With the rule of Palladin was born the age of science, not so much due to the intellects of that day, as through the driving urge of ultimate necessity. For Palladin had a brother, Thid. He was unfortunately a mutant. Whereas our features were delicate and quite regular, Thid's were gross and stamped with power. His royal head was too large and cumbersome, and instead of our slender waists, he was almost asymmetrical in shape. In short--no member of our fairer, royal sex could look upon him with aught but horror. And it was because of this that he was dietetically conditioned for the realm of science.
It was a mistake. As the years passed, the loneliness of his virtual exile tended to derange Thid's prodigious mind! Aye, prodigious--and dangerous in his manic-depressive state. Then one day Palladin called an emergency meeting of the Inner Council. I, Braanol, was a member of that Council.
"It has come to my attention," Palladin said, "that Thid has been carrying on certain dangerous experiments! Experiments of a sort that could well be inimical to us--to our very existence!"
We well knew to what Palladin referred. But Thid was his brother, one of the Imperial ones. No one dared speak.
"Why was I not made aware of it sooner?" Palladin demanded sternly. "You, Braanol! You knew of it?"
"Yes, your
majesty." I was frightened. "I beg to explain--I have tried to dissuade him--"
Palladin's visage became less stern, as though he understood our reluctance in this matter. "True," he said. "Thid is my brother. He must be mad! And I tell you now: if he has gone as far in this experiment as I suspect, I shall not hesitate to apply the only remedy dictated by efficiency--death! Have him brought to me at once."

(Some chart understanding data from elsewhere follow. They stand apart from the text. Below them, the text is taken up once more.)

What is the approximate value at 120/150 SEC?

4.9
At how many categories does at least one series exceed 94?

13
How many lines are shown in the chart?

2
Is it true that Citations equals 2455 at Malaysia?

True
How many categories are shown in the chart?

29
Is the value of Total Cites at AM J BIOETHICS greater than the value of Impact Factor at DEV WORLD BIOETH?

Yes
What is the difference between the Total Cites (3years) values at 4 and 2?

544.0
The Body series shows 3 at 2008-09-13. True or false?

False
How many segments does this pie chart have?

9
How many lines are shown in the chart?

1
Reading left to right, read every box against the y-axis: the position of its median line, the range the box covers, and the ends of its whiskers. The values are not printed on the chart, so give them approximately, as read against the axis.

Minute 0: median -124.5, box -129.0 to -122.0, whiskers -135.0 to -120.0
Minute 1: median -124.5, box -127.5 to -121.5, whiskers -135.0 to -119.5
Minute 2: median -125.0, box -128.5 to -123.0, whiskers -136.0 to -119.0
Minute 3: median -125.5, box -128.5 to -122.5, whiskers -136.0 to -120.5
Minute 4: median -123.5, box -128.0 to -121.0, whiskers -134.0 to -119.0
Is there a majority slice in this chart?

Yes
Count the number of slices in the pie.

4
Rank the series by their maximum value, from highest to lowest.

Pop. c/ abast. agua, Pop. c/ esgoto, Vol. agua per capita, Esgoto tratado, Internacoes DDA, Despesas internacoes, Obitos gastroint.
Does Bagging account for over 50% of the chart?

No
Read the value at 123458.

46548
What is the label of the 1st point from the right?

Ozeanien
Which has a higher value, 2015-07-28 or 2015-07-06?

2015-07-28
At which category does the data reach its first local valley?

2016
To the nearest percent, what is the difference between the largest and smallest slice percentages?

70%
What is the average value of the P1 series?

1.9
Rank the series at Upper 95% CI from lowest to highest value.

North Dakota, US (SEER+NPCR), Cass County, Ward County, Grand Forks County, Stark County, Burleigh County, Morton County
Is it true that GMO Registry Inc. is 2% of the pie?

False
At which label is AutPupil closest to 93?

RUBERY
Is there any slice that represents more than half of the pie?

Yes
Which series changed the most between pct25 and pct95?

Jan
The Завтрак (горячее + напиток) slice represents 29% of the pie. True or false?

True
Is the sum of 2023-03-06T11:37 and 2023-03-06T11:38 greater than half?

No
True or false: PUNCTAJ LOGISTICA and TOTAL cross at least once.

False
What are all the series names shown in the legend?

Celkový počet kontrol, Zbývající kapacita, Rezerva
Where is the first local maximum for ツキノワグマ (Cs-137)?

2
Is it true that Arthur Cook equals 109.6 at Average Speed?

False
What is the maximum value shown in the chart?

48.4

But Thid was nowhere to be found. He had learned of Palladin's anger, and had fled into the Diskran desert where the abhorred Termans dwelt in myriads despite all our effort to eradicate them. These Termans were soft-bodied, subterranean creatures with an obstinate life-force, and we had long realized that they might one day be a menace to us.
So into the desert our Thid fled, spurred by the knowledge that his life was forfeit. For a time, he was naturally thought dead. Who could survive unprotected the extremes of heat and cold? And if by a miracle he triumphed over the elements, how survive the appalling enmity of the Termans, whose rudimentary brains conceived no mercy?
Nevertheless, startling bits of rumor began to drift in to our city; rumors that Thid had been seen, leading hordes of gigantic Termans across the desert wastes!
We laughed, of course, for caravaneers are ever the prey of sun mirages, and legends are dear to their souls. A legend was begun concerning Thid. Arriving caravans vied with each other in fantastic reports. Some had seen him with immense hordes of the repulsive Termans. Still others had discovered subterranean labyrinths being built by the Termans under his command, and had barely escaped with their lives. And still we laughed, blessed by the constant climate on the shores of our sea, and the beneficent rule of our Exalted Palladin.
And then we ceased to laugh. Palladin called together his Council of Scientists.
"Can it be?" Palladin asked. "Two whole caravans have vanished on the way to Estka beyond the mountains." And he told us more, reports that had arrived from other cities. Survivors had arrived, with the light of madness in their eyes, babbling some nameless fear. Others had died from ghastly wounds--great burns that refused to heal, but spread a kind of disease through the tissues. I, Braanol, examined some of these wounds and reported to Palladin.